*Record extracts*:
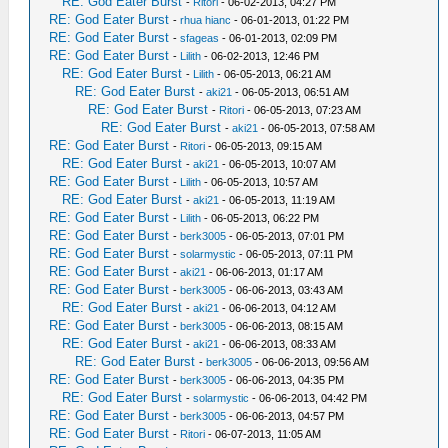
RE: God Eater Burst
-
Ritori
- 06-02-2013, 04:27 PM
RE: God Eater Burst
-
rhua hianc
- 06-01-2013, 01:22 PM
RE: God Eater Burst
-
sfageas
- 06-01-2013, 02:09 PM
RE: God Eater Burst
-
Lilith
- 06-02-2013, 12:46 PM
RE: God Eater Burst
-
Lilith
- 06-05-2013, 06:21 AM
RE: God Eater Burst
-
aki21
- 06-05-2013, 06:51 AM
RE: God Eater Burst
-
Ritori
- 06-05-2013, 07:23 AM
RE: God Eater Burst
-
aki21
- 06-05-2013, 07:58 AM
RE: God Eater Burst
-
Ritori
- 06-05-2013, 09:15 AM
RE: God Eater Burst
-
aki21
- 06-05-2013, 10:07 AM
RE: God Eater Burst
-
Lilith
- 06-05-2013, 10:57 AM
RE: God Eater Burst
-
aki21
- 06-05-2013, 11:19 AM
RE: God Eater Burst
-
Lilith
- 06-05-2013, 06:22 PM
RE: God Eater Burst
-
berk3005
- 06-05-2013, 07:01 PM
RE: God Eater Burst
-
solarmystic
- 06-05-2013, 07:11 PM
RE: God Eater Burst
-
aki21
- 06-06-2013, 01:17 AM
RE: God Eater Burst
-
berk3005
- 06-06-2013, 03:43 AM
RE: God Eater Burst
-
aki21
- 06-06-2013, 04:12 AM
RE: God Eater Burst
-
berk3005
- 06-06-2013, 08:15 AM
RE: God Eater Burst
-
aki21
- 06-06-2013, 08:33 AM
RE: God Eater Burst
-
berk3005
- 06-06-2013, 09:56 AM
RE: God Eater Burst
-
berk3005
- 06-06-2013, 04:35 PM
RE: God Eater Burst
-
solarmystic
- 06-06-2013, 04:42 PM
RE: God Eater Burst
-
berk3005
- 06-06-2013, 04:57 PM
RE: God Eater Burst
-
Ritori
- 06-07-2013, 11:05 AM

*Task to carry out*: Leave out the pictures and repeat the remaining data exactly.

*Solution*:
RE: God Eater Burst
-
Ritori
- 06-02-2013, 04:27 PM
RE: God Eater Burst
-
rhua hianc
- 06-01-2013, 01:22 PM
RE: God Eater Burst
-
sfageas
- 06-01-2013, 02:09 PM
RE: God Eater Burst
-
Lilith
- 06-02-2013, 12:46 PM
RE: God Eater Burst
-
Lilith
- 06-05-2013, 06:21 AM
RE: God Eater Burst
-
aki21
- 06-05-2013, 06:51 AM
RE: God Eater Burst
-
Ritori
- 06-05-2013, 07:23 AM
RE: God Eater Burst
-
aki21
- 06-05-2013, 07:58 AM
RE: God Eater Burst
-
Ritori
- 06-05-2013, 09:15 AM
RE: God Eater Burst
-
aki21
- 06-05-2013, 10:07 AM
RE: God Eater Burst
-
Lilith
- 06-05-2013, 10:57 AM
RE: God Eater Burst
-
aki21
- 06-05-2013, 11:19 AM
RE: God Eater Burst
-
Lilith
- 06-05-2013, 06:22 PM
RE: God Eater Burst
-
berk3005
- 06-05-2013, 07:01 PM
RE: God Eater Burst
-
solarmystic
- 06-05-2013, 07:11 PM
RE: God Eater Burst
-
aki21
- 06-06-2013, 01:17 AM
RE: God Eater Burst
-
berk3005
- 06-06-2013, 03:43 AM
RE: God Eater Burst
-
aki21
- 06-06-2013, 04:12 AM
RE: God Eater Burst
-
berk3005
- 06-06-2013, 08:15 AM
RE: God Eater Burst
-
aki21
- 06-06-2013, 08:33 AM
RE: God Eater Burst
-
berk3005
- 06-06-2013, 09:56 AM
RE: God Eater Burst
-
berk3005
- 06-06-2013, 04:35 PM
RE: God Eater Burst
-
solarmystic
- 06-06-2013, 04:42 PM
RE: God Eater Burst
-
berk3005
- 06-06-2013, 04:57 PM
RE: God Eater Burst
-
Ritori
- 06-07-2013, 11:05 AM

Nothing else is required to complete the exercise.